As its name might suggest, the "consent agenda" portion of a City Council meeting rarely features much discussion or debate.

Yet during the Oct. 8 West Linn City Council meeting, a vote to approve the minutes from six meetings — from June 18 to Sept. 10 — was not unanimous. City Councilor Teri Cummings voted "no," and shared her reasoning with the council during a pre-meeting work session.

Cummings, who has long been outspoken about her concerns with how the City keeps written records of its meetings, said she could not vote to approve the package of meeting notes because she was unable to adequately fact-check them.

"There are 77 pages representing 25 hours of meetings," she said. "And it's all in one thing — there aren't individual minutes. So when you try to do one set of minutes, you have to keep track of what page you're on, because (they) aren't numerated.

"I'm not going to spend 25 hours listening to audio, so I hope we never have more than one set of minutes (combined) again."

According to City Recorder Kathy Mollusky, the minutes backup was due to a number of factors. Mollusky was on vacation from June 18 to July 5, which caused a delay during the summer. The council then pulled the approval of minutes from a subsequent agenda to allow Cummings to provide comments (Mollusky said she never did). And when the minutes were scheduled for approval Sept. 10, they were pulled at the request of City Manager Eileen Stein, who had changes of her own that she wanted to make.

Cummings said she takes her own notes during meetings, "just to have my own idea of the details that happened."

"And as I started to try to go back through these minutes, sometimes what I had written down didn't line up with what was in the minutes," she said. "I'm like, 'Did I write that down wrong, or what?' So I was having to spend a lot of time going from one screen to the next, getting on the video, trying to find where that was and stuff like that. And I was spending hours and hours."

City Councilors Bob Martin and Rich Sakelik also had some questions about the minutes, while Mayor Russ Axelrod captured his edits digitally (Cummings said she wasn't able to do edits on the computer).

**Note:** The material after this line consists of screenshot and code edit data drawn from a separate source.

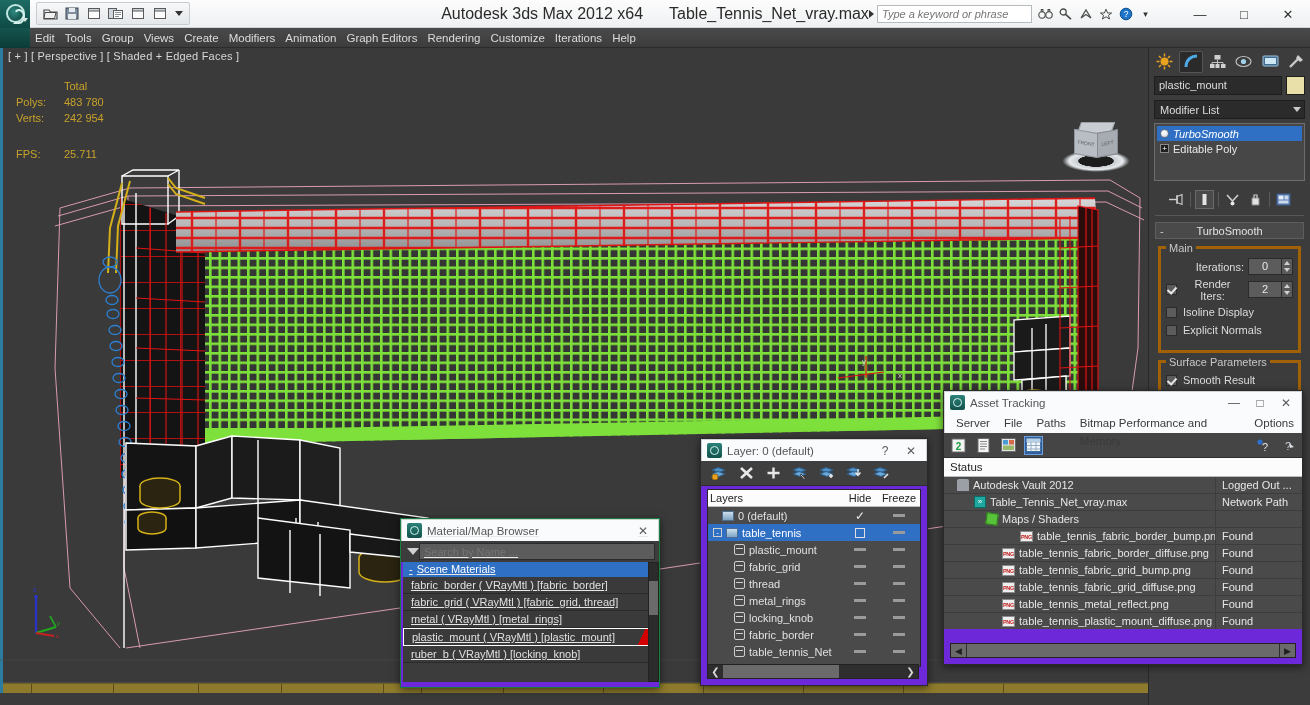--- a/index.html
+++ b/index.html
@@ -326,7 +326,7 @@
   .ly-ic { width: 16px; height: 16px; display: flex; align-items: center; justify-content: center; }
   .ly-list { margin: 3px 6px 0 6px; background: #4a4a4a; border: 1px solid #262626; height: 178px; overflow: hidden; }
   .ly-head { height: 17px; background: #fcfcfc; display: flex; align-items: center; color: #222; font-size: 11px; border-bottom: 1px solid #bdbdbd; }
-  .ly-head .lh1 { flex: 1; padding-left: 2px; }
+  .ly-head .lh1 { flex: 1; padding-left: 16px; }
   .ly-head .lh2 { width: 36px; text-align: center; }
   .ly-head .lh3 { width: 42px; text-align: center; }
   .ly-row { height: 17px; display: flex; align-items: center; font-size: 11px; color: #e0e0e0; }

Near the end of the work session discussion, the council debated how well the minutes reflected a discussion about funding for a Citizen Advisory Group appreciation party.

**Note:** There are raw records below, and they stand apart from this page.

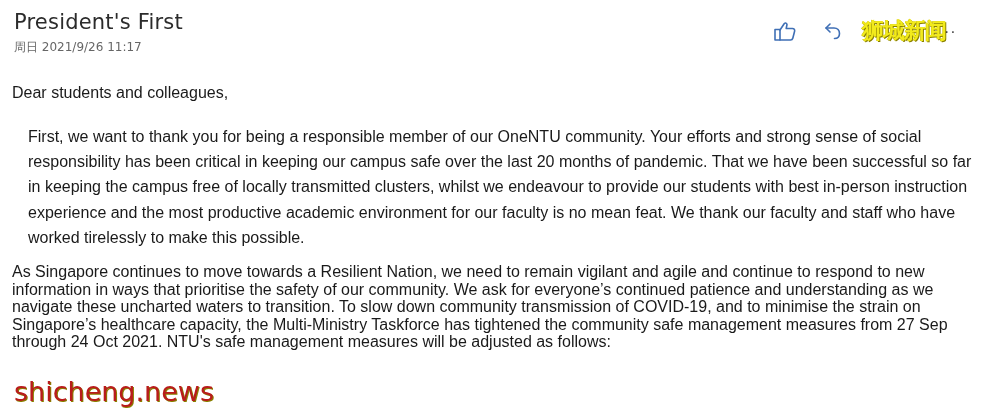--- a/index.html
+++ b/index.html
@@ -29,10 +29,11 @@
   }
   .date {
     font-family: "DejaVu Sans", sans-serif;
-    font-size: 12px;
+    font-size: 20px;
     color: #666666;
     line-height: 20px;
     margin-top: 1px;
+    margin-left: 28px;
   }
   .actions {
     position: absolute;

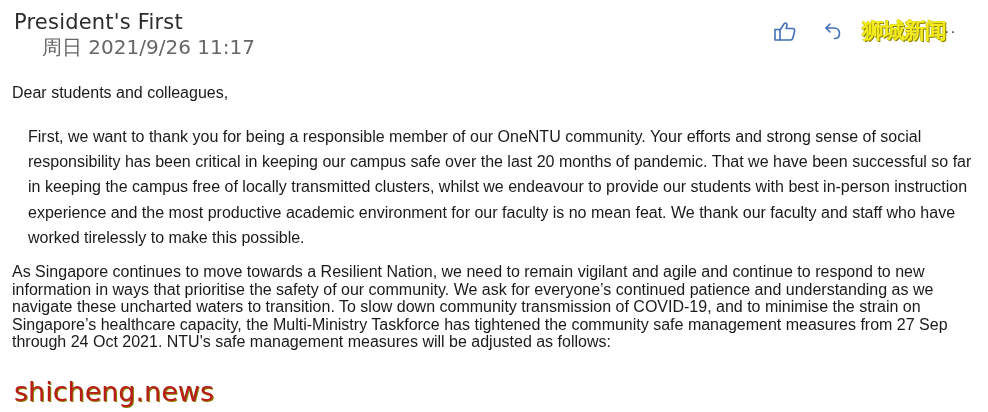--- a/index.html
+++ b/index.html
@@ -81,7 +81,7 @@
   .para1 {
     font-size: 16px;
     line-height: 25.2px;
-    margin: 19px 0 0 16px;
+    margin: 19px 0 0 0;
   }
   .para2 {
     font-size: 16px;

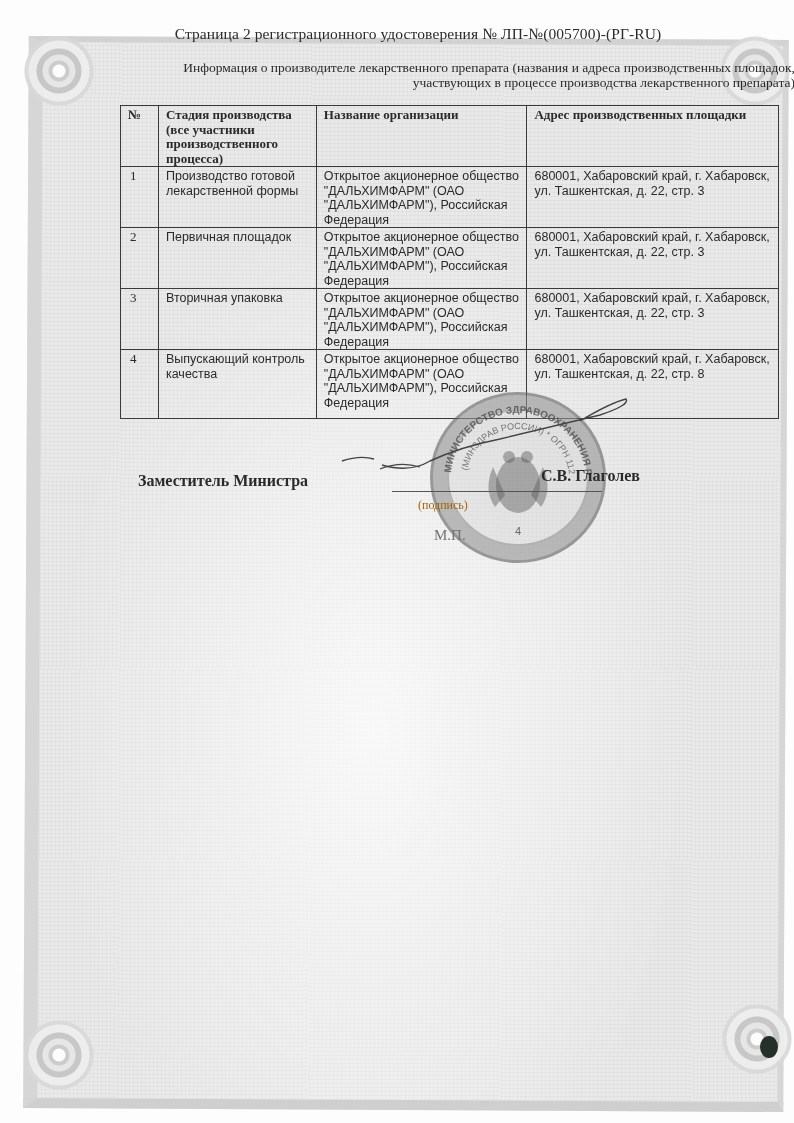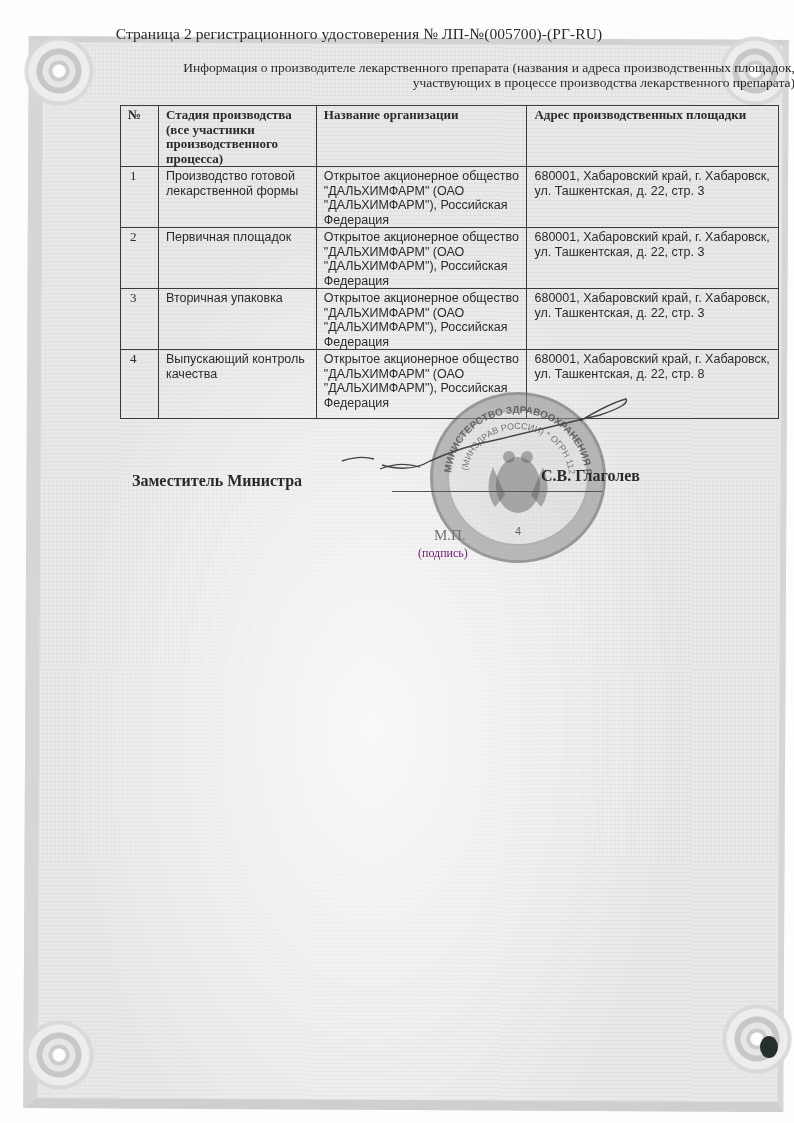--- a/index.html
+++ b/index.html
@@ -30,8 +30,8 @@
     opacity: 0.9;
   }
   .title {
-    position: absolute; left: 0; width: 718px; top: 25px; text-align: center;
-    font-size: 15.5px; letter-spacing: 0.1px;
+    position: absolute; left: 12px; width: 718px; top: 25px; text-align: center;
+    font-size: 15.5px; letter-spacing: 0.1px; padding-left: 47px;
   }
   .subtitle {
     position: absolute; left: 115px; width: 680px; top: 60px; text-align: right;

"Some of the numbers and verbiage there weren't quite accurate, and there's no discussion of how we came to the agreement of $1,700 (in funding)," Sakelik said. "It's captured on video, but not here."

City Council President Brenda Perry felt that the minutes did not need to be so detailed.

"This is what troubles me about getting so detailed on this," she said. "Really I just feel that we (should) say we had a discussion on how much to use for this, various options were (discussed) and the council agreed to a final amount. That saves any inaccuracies."

Next week

At its next work session Nov. 5, the council will get its first glimpse of a new website and financial dashboard that will track the progress of general obligation (GO) bond projects. The dashboard will provide information about the various costs associated with each project.

The council will also revisit discussions about the future of the old city hall building and how it might be used.